Nasib menuturkan, kakeknya yang bernama Mbah Karyo Suwito dari Wonosari, Yogyakarta, memang menjadi penyuci keris di desanya. Sang kakek juga kerap dituakan oleh warga desa. Apakah ini ilmu tak langsung dari kakeknya?
"Tapi kakek saya pun nggak ngajarin. Jadi, ya, cuma tahu saja kakek penyuci keris, sudah. Enggak ada itu dia ngajar-ngajarin saya," ungkapnya tertawa.
Jadi, dapat dikatakan kalau ilmu Nasib datang dengan sendirinya. Mungkin, bisa dibilang berkah untuknya juga karena memiliki keahlian yang tak sembarang orang mau memilikinya.
Nasib menegaskan, jamasan itu bisa dilakukan siapa saja. Tapi, stigma 'keris ada isinya' yang akhirnya bikin takut orang untuk belajar. Padahal, semuanya biasa saja.

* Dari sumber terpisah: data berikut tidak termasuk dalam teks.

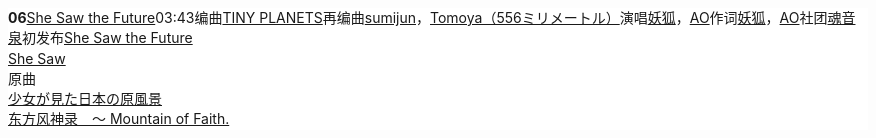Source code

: <tr><td id="6" class="infoO"><b>06</b></td><td id="She_Saw_the_Future" colspan="2" class="title"><a href="./歌词-She_Saw_the_Future.md" title="歌词:She Saw the Future">She Saw the Future</a><span class="thcsearchlinks"><a rel="nofollow" class="external text" href="https://cd.thwiki.cc?arrange=TINY PLANETS，sumijun，Tomoya（556ミリメートル）&amp;vocal=妖狐，AO&amp;lyric=妖狐，AO&amp;ogmusic=少女が見た日本の原風景&amp;fromwiki=ブチアゲ♂トウホウ2"><span title="搜索相似同人曲"></span></a></span></td><td class="time">03:43</td></tr><tr><td class="left"></td><td class="label">编曲</td><td class="text" colspan="2"><a href="/index.php?title=TINY_PLANETS&amp;action=edit&amp;redlink=1" class="new" title="TINY PLANETS（页面不存在）">TINY PLANETS</a><span class="thcsearchlinks"><a rel="nofollow" class="external text" href="https://cd.thwiki.cc?arrange=，TINY PLANETS&amp;fromwiki=ブチアゲ♂トウホウ2"><span></span></a></span></td></tr><tr><td class="left"></td><td class="label">再编曲</td><td class="text" colspan="2"><a href="./sumijun.md" class="mw-redirect" title="sumijun">sumijun</a>，<a href="./Tomoya（556ミリメートル）.md" title="Tomoya（556ミリメートル）">Tomoya（556ミリメートル）</a><span class="thcsearchlinks"><a rel="nofollow" class="external text" href="https://cd.thwiki.cc?arrange=sumijun，Tomoya（556ミリメートル），&amp;fromwiki=ブチアゲ♂トウホウ2"><span></span></a></span></td></tr><tr><td class="left"></td><td class="label">演唱</td><td class="text" colspan="2"><a href="./妖狐.md" title="妖狐">妖狐</a>，<a href="./AO.md" title="AO">AO</a><span class="thcsearchlinks"><a rel="nofollow" class="external text" href="https://cd.thwiki.cc?vocal=妖狐，AO&amp;fromwiki=ブチアゲ♂トウホウ2"><span></span></a></span></td></tr><tr><td class="left"></td><td class="label">作词</td><td class="text" colspan="2"><a href="./妖狐.md" title="妖狐">妖狐</a>，<a href="./AO.md" title="AO">AO</a><span class="thcsearchlinks"><a rel="nofollow" class="external text" href="https://cd.thwiki.cc?lyric=妖狐，AO&amp;fromwiki=ブチアゲ♂トウホウ2"><span></span></a></span></td></tr><tr><td class="left"></td><td class="label">社团</td><td class="text" colspan="2"><a href="./魂音泉.md" title="魂音泉">魂音泉</a></td></tr><tr><td class="left"></td><td class="label">初发布</td><td class="text" colspan="2"><a href="/She_Saw#2" title="She Saw">She Saw the Future</a><div class="source"><a href="./She_Saw.md" title="She Saw">She Saw</a></div></td></tr><tr><td class="left"></td><td class="label">原曲</td><td class="text" colspan="2"><span class="thcsearchlinks"><a rel="nofollow" class="external text" href="https://cd.thwiki.cc?ogmusic=少女が見た日本の原風景&amp;fromwiki=ブチアゲ♂トウホウ2"><span></span></a></span><div class="ogmusic"><a href="./少女が見た日本の原風景.md" class="mw-redirect" title="少女が見た日本の原風景">少女が見た日本の原風景</a></div><div class="source"><a href="./东方风神录_～_Mountain_of_Faith..md" class="mw-redirect" title="东方风神录 ～ Mountain of Faith.">东方风神录　～ Mountain of Faith.</a></div></td></tr>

Bekerja begitu lama menjadi penyuci keris ternyata membuat Nasib bangga dengan dirinya. Sangat sederhana kebahagiaan yang dia dapatkan dari pekerjaan tersebut.
"Buat saya, menyuci keris itu tidak sepele, pekerjaan ini membuat saya bahagia. Sesederhana saya melihat keris yang awalnya berkarat, setelah saya mandikan, dia kembali seperti baru. Melihat itu, saya merasa bangga dengan apa yang telah saya lakukan," ungkapnya sedikit haru.
Matanya memerah, suaranya pun memberat. Dengan suara agak serak dia mengatakan, pekerjaan ini akan terus dia jalani sampai dia meninggal dunia. Hal itu didasari karena begitu cintanya Nasib dengan kebudayaan keris ini dan tak ingin keris lenyap di makan zaman.
"Kalau waktunya saya pensiun, saya tetap akan mencintai keris. Caranya adalah dengan membuka sendiri praktik penyucian keris di luar Museum Pusaka. Saya ingin mengabadikan diri saya pada tradisi ini dan saya bangga melakukannya," katanya.